Financial freedom my only hope, Fuck livin’ rich and dyin’ broke. I bought some artwork for one million. Two years later, that shit worth two million. Few years later, that shit worth eight million. I can’t wait to give this shit to my children.
JAY-Z – The Story of O.J.
«Vedi? Lui ti racconta la ricchezza in maniera diversa. È un obiettivo che deve coprire più generazioni. Qui ti dicono “voglio comprare quella macchina o quel gioiello”, JAY-Z invece ti parla in maniera piuttosto approfondita di un passaggio di proprietà, o dell’acquisto di un terreno».
Ormai inizia a essere tardi e abbiamo concluso gli scatti. J Lord insiste per farne altri extra togliendosi la maglietta. Non è stanco, nonostante le tante ore in giro, e ha davvero voglia di sfruttare al massimo tutti i posti in cui sta camminando insieme a noi e Gaetano. Decide addirittura di accompagnarci in stazione, tragitto che sfrutta dal primo all’ultimo secondo per ascoltare varie canzoni che in quel periodo lo prendono particolarmente. Dopo aver canticchiato un po’ “Anything Can Happen” di SAINt JHN e Meek Mill, facciamo il punto sulla giornata e ne approfittiamo per capire il suo rapporto con le interviste, i media e gli shooting fotografici.

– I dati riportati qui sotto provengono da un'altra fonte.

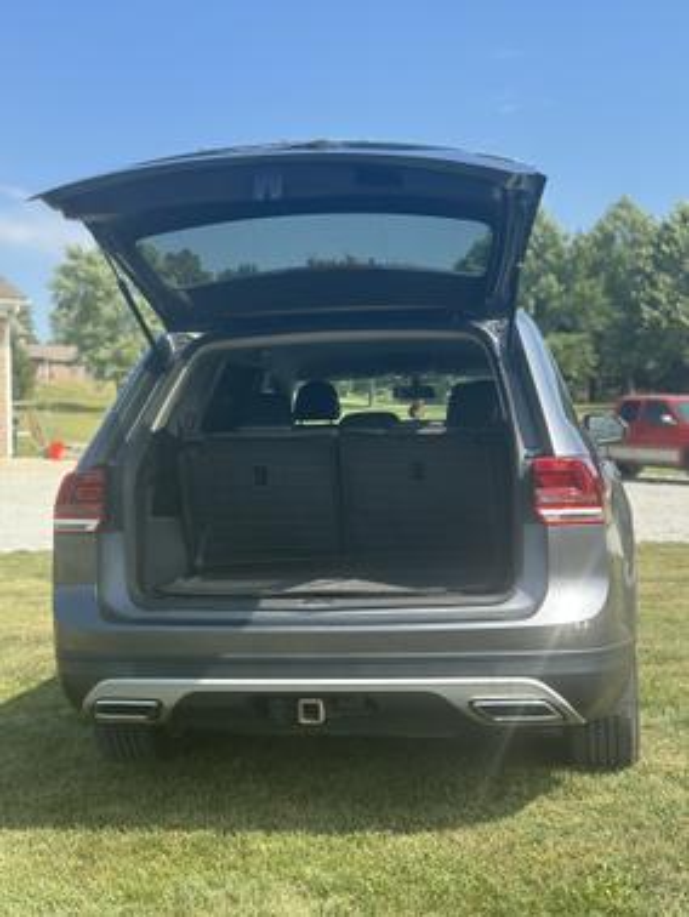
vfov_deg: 39.6
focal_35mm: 48
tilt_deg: +0.3
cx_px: 344
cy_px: 458
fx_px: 1272
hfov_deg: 30.3
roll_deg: +1.2
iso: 100
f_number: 1.78
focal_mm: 6.86
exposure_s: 1/2252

«Mi piace essere coinvolto in queste iniziative perché significa che sto percorrendo la strada giusta. A volte mi capita di ripetermi quando vengo intervistato, ma è un modo per capire su quali elementi devo migliorarmi. Spesso mi faccio dei complessi su come devo comportarmi, come se già fossi un adulto. Perché lo so che ci saranno sempre nuove sfide, lo so che forse un giorno non ci sarà più la dinamica per stare con i ragazzi del quartiere e dovrò avere a che fare con altra gente, quindi mi dico sempre di comportarmi in un determinato modo, ma rimanendo sempre me stesso».
Il neuroscienziato Karl J. Friston ha parlato del principio dell’energia libera. In poche parole, tutte le entità viventi cercano di fare la stessa cosa, ovvero minimizzare la sorpresa. In base a ciò che l’occhio vede, ne deriva un’azione che di conseguenza può essere di due tipi: basata su ciò che si pensa o su un cambio totale della propria idea. Le persone come J Lord non hanno bisogno di farlo perché vedono il mondo per come è, in maniera naturale, senza filtri e senza aggiornare il processo mentale. Per questo ciò che crea è così potente.